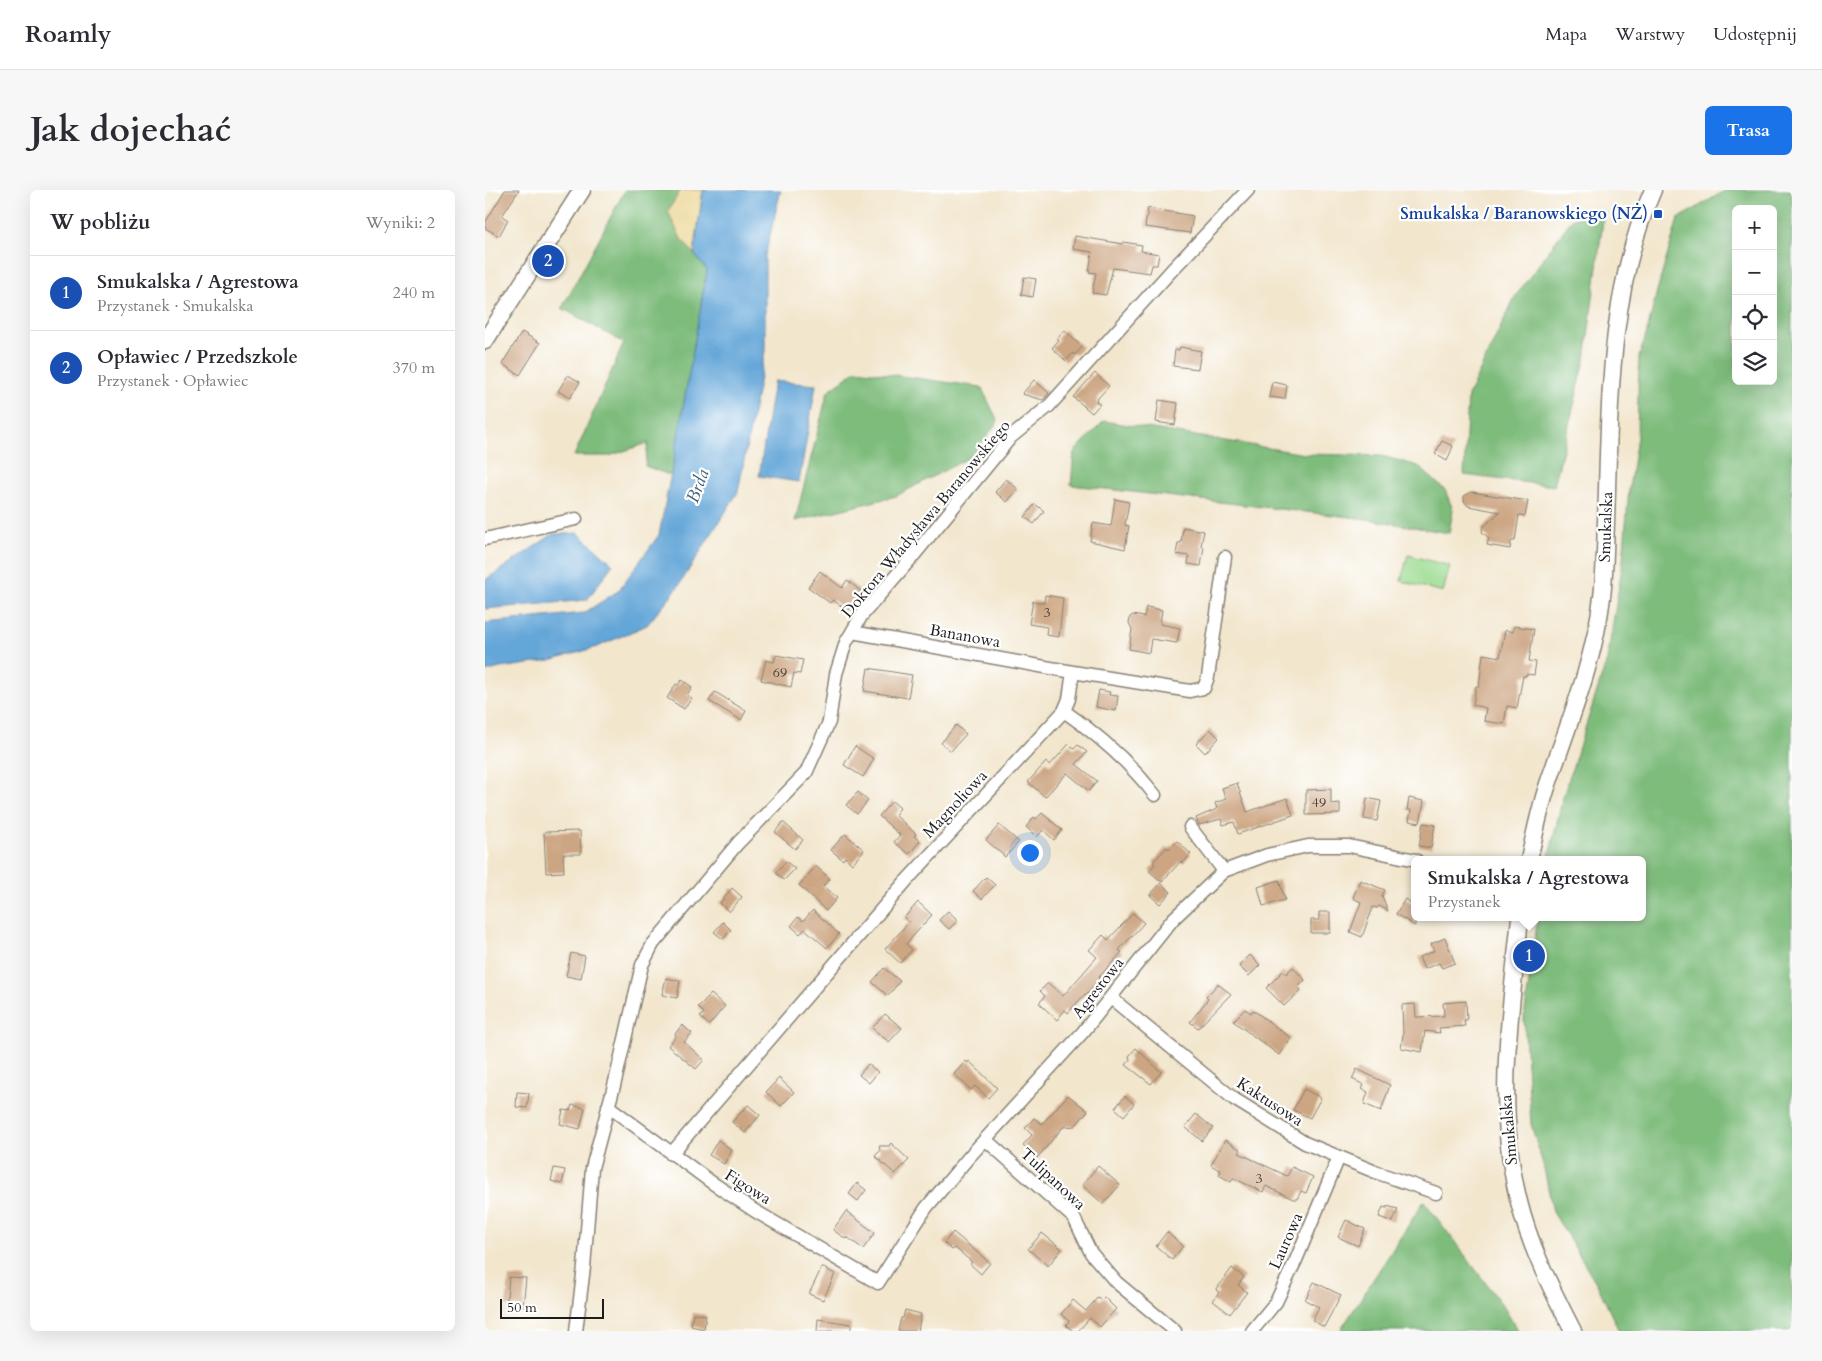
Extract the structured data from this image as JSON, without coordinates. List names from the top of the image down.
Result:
{
  "streets": {
    "street": [
      "Doktora Władysława Baranowskiego",
      "Smukalska",
      "Bananowa",
      "Magnoliowa",
      "Agrestowa",
      "Kaktusowa",
      "Tulipanowa",
      "Figowa",
      "Laurowa"
    ]
  },
  "crossings": [
    ["Doktora Władysława Baranowskiego", "Bananowa"],
    ["Doktora Władysława Baranowskiego", "Figowa"],
    ["Bananowa", "Magnoliowa"],
    ["Magnoliowa", "Figowa"],
    ["Agrestowa", "Kaktusowa"],
    ["Agrestowa", "Tulipanowa"],
    ["Agrestowa", "Figowa"],
    ["Kaktusowa", "Laurowa"]
  ],
  "water": ["Brda"],
  "places": {
    "transit": ["Smukalska / Baranowskiego (NŻ)"]
  },
  "house_numbers": [
    "3",
    "69",
    "49",
    "3"
  ],
  "scale_bar": "50 m",
  "page": {
    "header": "Roamly",
    "nav": ["Mapa", "Warstwy", "Udostępnij"],
    "title": "Jak dojechać",
    "buttons": "Trasa",
    "heading": ["W pobliżu", "Wyniki: 2"],
    "map_buttons": ["+", "−"],
    "pins": ["2", "1"],
    "list": [
      {
        "mark": "1",
        "name": "Smukalska / Agrestowa",
        "note": "Przystanek · Smukalska",
        "value": "240 m"
      },
      {
        "mark": "2",
        "name": "Opławiec / Przedszkole",
        "note": "Przystanek · Opławiec",
        "value": "370 m"
      }
    ],
    "popup": ["Smukalska / Agrestowa", "Przystanek"],
    "scale": "50 m"
  }
}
....
**Work instructions**
Out of the entries, report each line that contains the word "Przystanek".

**Written reply**
        "note": "Przystanek · Smukalska",
        "note": "Przystanek · Opławiec",
    "popup": ["Smukalska / Agrestowa", "Przystanek"],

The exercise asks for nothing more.